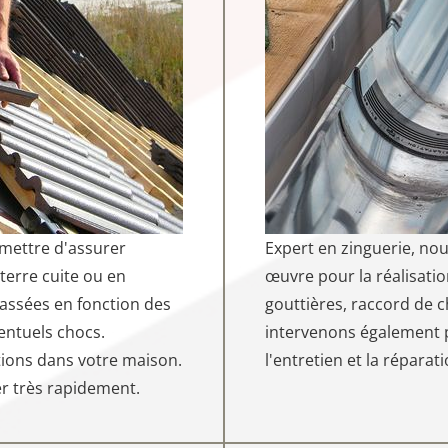
rmettre d'assurer
Expert en zinguerie, n
 terre cuite ou en
œuvre pour la réalisatio
ssées en fonction des
gouttières, raccord de c
entuels chocs.
intervenons également p
rations dans votre maison.
l'entretien et la réparat
cer très rapidement.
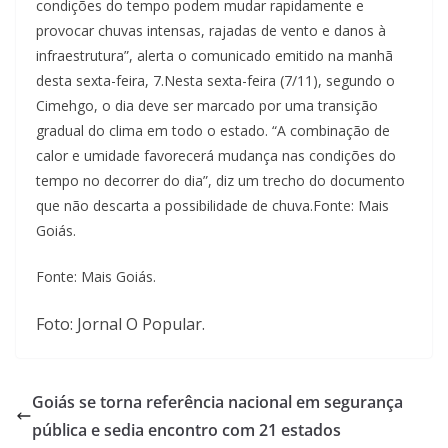
condições do tempo podem mudar rapidamente e
provocar chuvas intensas, rajadas de vento e danos à
infraestrutura”, alerta o comunicado emitido na manhã
desta sexta-feira, 7.Nesta sexta-feira (7/11), segundo o
Cimehgo, o dia deve ser marcado por uma transição
gradual do clima em todo o estado. “A combinação de
calor e umidade favorecerá mudança nas condições do
tempo no decorrer do dia”, diz um trecho do documento
que não descarta a possibilidade de chuva.Fonte: Mais
Goiás.
Fonte: Mais Goiás.
Foto: Jornal O Popular.
Goiás se torna referência nacional em segurança
pública e sedia encontro com 21 estados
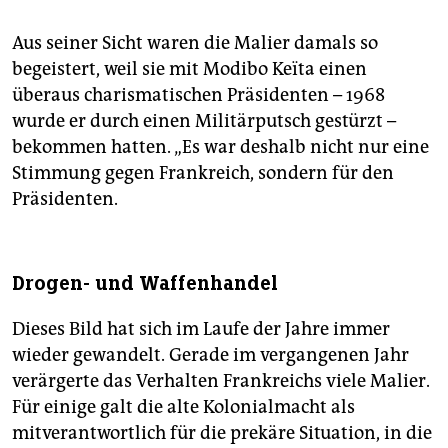
Aus seiner Sicht waren die Malier damals so
begeistert, weil sie mit Modibo Keïta einen
überaus charismatischen Präsidenten – 1968
wurde er durch einen Militärputsch gestürzt –
bekommen hatten. „Es war deshalb nicht nur eine
Stimmung gegen Frankreich, sondern für den
Präsidenten.
Drogen- und Waffenhandel
Dieses Bild hat sich im Laufe der Jahre immer
wieder gewandelt. Gerade im vergangenen Jahr
verärgerte das Verhalten Frankreichs viele Malier.
Für einige galt die alte Kolonialmacht als
mitverantwortlich für die prekäre Situation, in die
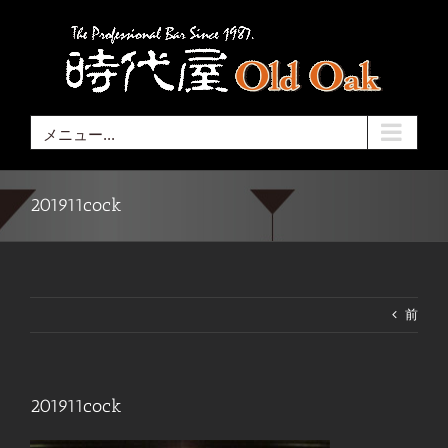
Skip
to
content
メニュー...
201911cock
前
201911cock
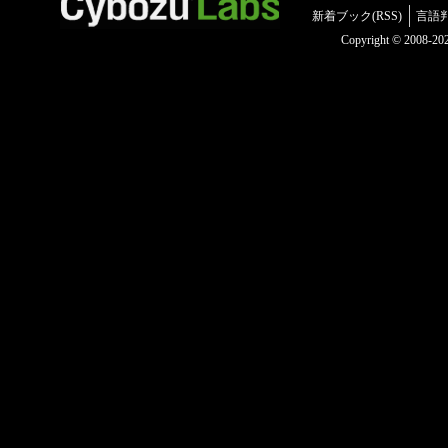
新着ブック(RSS)
言語
Copyright © 2008-2025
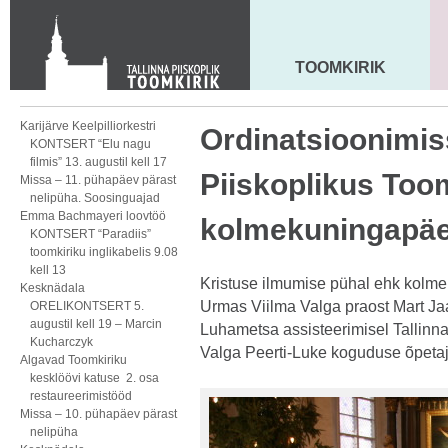
KONTAKT
Toom-Kooli 6, 10130 TALLINN
tallinna.toom
@
eelk.ee
TOOMKIRIK
MAARJA KIRIK
+372 644 4140
Karijärve Keelpilliorkestri
Ordinatsioonimis
KONTSERT “Elu nagu
filmis” 13. augustil kell 17
Piiskoplikus Too
Missa – 11. pühapäev pärast
nelipüha. Soosinguajad
Emma Bachmayeri loovtöö
kolmekuningapäe
KONTSERT “Paradiis”
toomkiriku inglikabelis 9.08
kell 13
Kristuse ilmumise pühal ehk kolme
Kesknädala
Urmas Viilma Valga praost Mart Jaa
ORELIKONTSERT 5.
augustil kell 19 – Marcin
Luhametsa assisteerimisel Tallinna
Kucharczyk
Valga Peerti-Luke koguduse õpeta
Algavad Toomkiriku
kesklöövi katuse 2. osa
restaureerimistööd
Missa – 10. pühapäev pärast
nelipüha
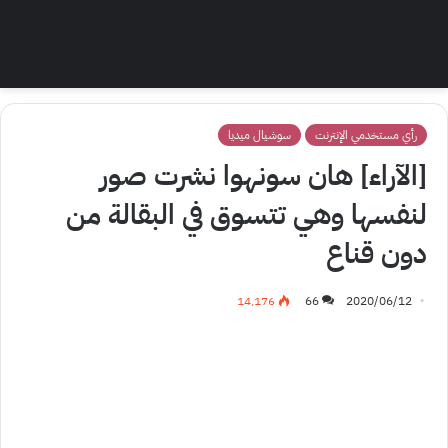
رأي مستخدمي الإنترنت
سوشيال ميديا
[الآراء] هان سونهوا نشرت صور
لنفسها وهي تتسوق في البقالة من
دون قناع
14٬176
66
2020/06/12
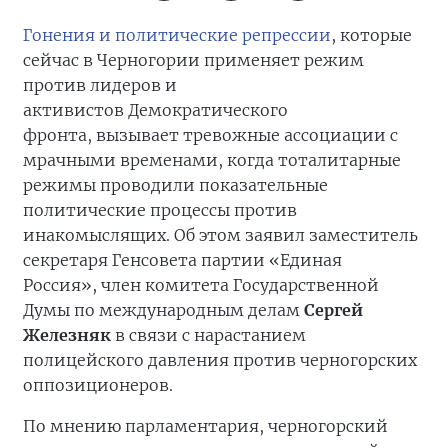
Гонения и политические репрессии
, которые
сейчас в Черногории применяет режим
против лидеров и
активистов Демократического
фронта, вызывает тревожные ассоциации с
мрачными временами, когда тоталитарные
режимы проводили показательные
политические процессы против
инакомыслящих. Об этом заявил заместитель
секретаря Генсовета партии «Единая
Россия», член комитета Государственной
Думы по международным делам
Сергей
Железняк
в связи с нарастанием
полицейского давления против черногорских
оппозиционеров.
По мнению парламентария, черногорский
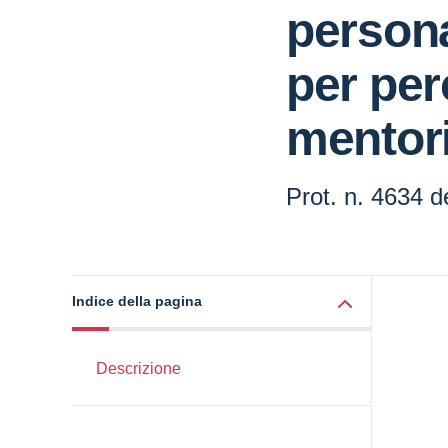
persona
per per
mentor
Prot. n. 4634 d
Indice della pagina
Descrizione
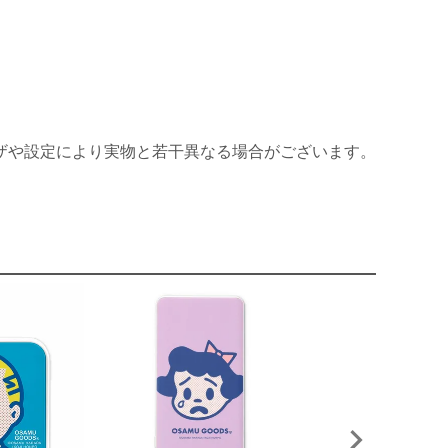
ザや設定により実物と若干異なる場合がございます。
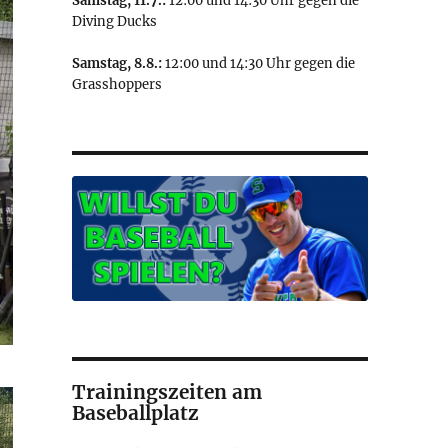
Samstag, 11.7.:
12:00 und 14:30 Uhr gegen die
Diving Ducks
Samstag, 8.8.:
12:00 und 14:30 Uhr gegen die
Grasshoppers
Trainingszeiten am
Baseballplatz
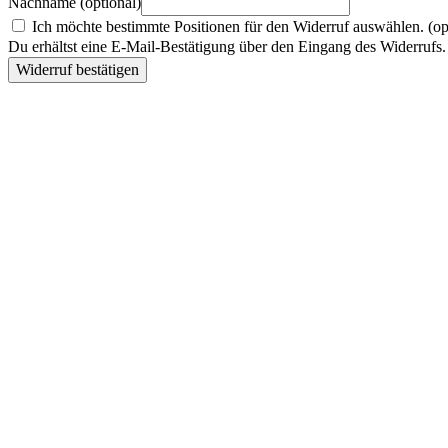
Nachname
(optional)
Ich möchte bestimmte Positionen für den Widerruf auswählen.
(op
Du erhältst eine E-Mail-Bestätigung über den Eingang des Widerrufs. 
Widerruf bestätigen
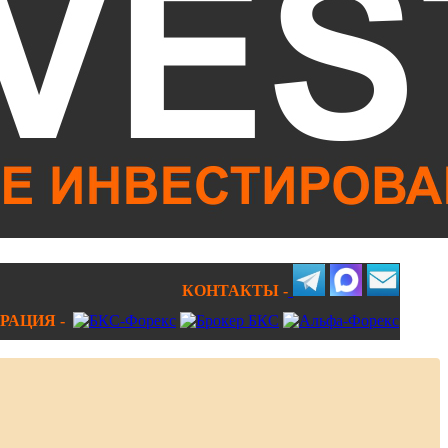
КОНТАКТЫ -
РАЦИЯ -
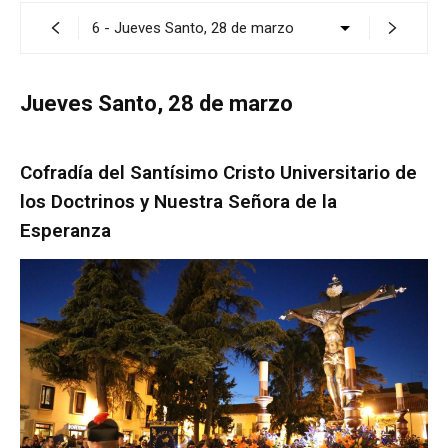
Jueves Santo, 28 de marzo
Cofradía del Santísimo Cristo Universitario de
los Doctrinos y Nuestra Señora de la
Esperanza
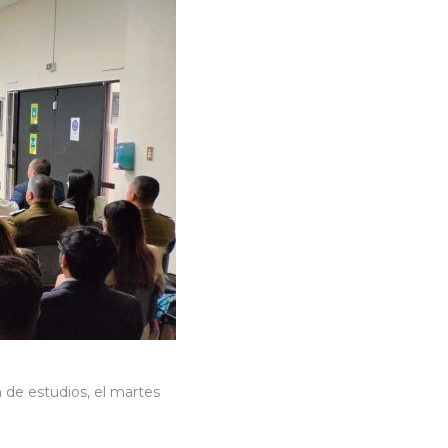
 de estudios, el martes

_ _ _ _ _ _ _

**Problem to solve:** Exactness is what counts here: copy each entry as given and omit its pictures.

**Worked solution:**
rmettre d'assurer
Expert en zinguerie, n
 terre cuite ou en
œuvre pour la réalisatio
ssées en fonction des
gouttières, raccord de c
entuels chocs.
intervenons également p
rations dans votre maison.
l'entretien et la réparat
cer très rapidement.
condições do tempo podem mudar rapidamente e
provocar chuvas intensas, rajadas de vento e danos à
infraestrutura”, alerta o comunicado emitido na manhã
desta sexta-feira, 7.Nesta sexta-feira (7/11), segundo o
Cimehgo, o dia deve ser marcado por uma transição
gradual do clima em todo o estado. “A combinação de
calor e umidade favorecerá mudança nas condições do
tempo no decorrer do dia”, diz um trecho do documento
que não descarta a possibilidade de chuva.Fonte: Mais
Goiás.
Fonte: Mais Goiás.
Foto: Jornal O Popular.
Goiás se torna referência nacional em segurança
pública e sedia encontro com 21 estados
Aus seiner Sicht waren die Malier damals so
begeistert, weil sie mit Modibo Keïta einen
überaus charismatischen Präsidenten – 1968
wurde er durch einen Militärputsch gestürzt –
bekommen hatten. „Es war deshalb nicht nur eine
Stimmung gegen Frankreich, sondern für den
Präsidenten.
Drogen- und Waffenhandel
Dieses Bild hat sich im Laufe der Jahre immer
wieder gewandelt. Gerade im vergangenen Jahr
verärgerte das Verhalten Frankreichs viele Malier.
Für einige galt die alte Kolonialmacht als
mitverantwortlich für die prekäre Situation, in die
Skip
to
content
メニュー...
201911cock
前
201911cock
新着ブック(RSS)
言語
Copyright © 2008-2025
KONTAKT
Toom-Kooli 6, 10130 TALLINN
tallinna.toom
@
eelk.ee
TOOMKIRIK
MAARJA KIRIK
+372 644 4140
Karijärve Keelpilliorkestri
Ordinatsioonimis
KONTSERT “Elu nagu
filmis” 13. augustil kell 17
Piiskoplikus Too
Missa – 11. pühapäev pärast
nelipüha. Soosinguajad
Emma Bachmayeri loovtöö
kolmekuningapäe
KONTSERT “Paradiis”
toomkiriku inglikabelis 9.08
kell 13
Kristuse ilmumise pühal ehk kolme
Kesknädala
Urmas Viilma Valga praost Mart Jaa
ORELIKONTSERT 5.
augustil kell 19 – Marcin
Luhametsa assisteerimisel Tallinna
Kucharczyk
Valga Peerti-Luke koguduse õpeta
Algavad Toomkiriku
kesklöövi katuse 2. osa
restaureerimistööd
Missa – 10. pühapäev pärast
nelipüha
رأي مستخدمي الإنترنت
سوشيال ميديا
[الآراء] هان سونهوا نشرت صور
لنفسها وهي تتسوق في البقالة من
دون قناع
14٬176
66
2020/06/12
Гонения и политические репрессии
, которые
сейчас в Черногории применяет режим
против лидеров и
активистов Демократического
фронта, вызывает тревожные ассоциации с
мрачными временами, когда тоталитарные
режимы проводили показательные
политические процессы против
инакомыслящих. Об этом заявил заместитель
секретаря Генсовета партии «Единая
Россия», член комитета Государственной
Думы по международным делам
Сергей
Железняк
в связи с нарастанием
полицейского давления против черногорских
оппозиционеров.
По мнению парламентария, черногорский
persona
per per
mentor
Prot. n. 4634 d
Indice della pagina
Descrizione
ザや設定により実物と若干異なる場合がございます。
Samstag, 11.7.:
12:00 und 14:30 Uhr gegen die
Diving Ducks
Samstag, 8.8.:
12:00 und 14:30 Uhr gegen die
Grasshoppers
Trainingszeiten am
Baseballplatz
Nachname
(optional)
Ich möchte bestimmte Positionen für den Widerruf auswählen.
(op
Du erhältst eine E-Mail-Bestätigung über den Eingang des Widerrufs. 
Widerruf bestätigen
КОНТАКТЫ -
РАЦИЯ -
Jueves Santo, 28 de marzo
Cofradía del Santísimo Cristo Universitario de
los Doctrinos y Nuestra Señora de la
Esperanza
 de estudios, el martes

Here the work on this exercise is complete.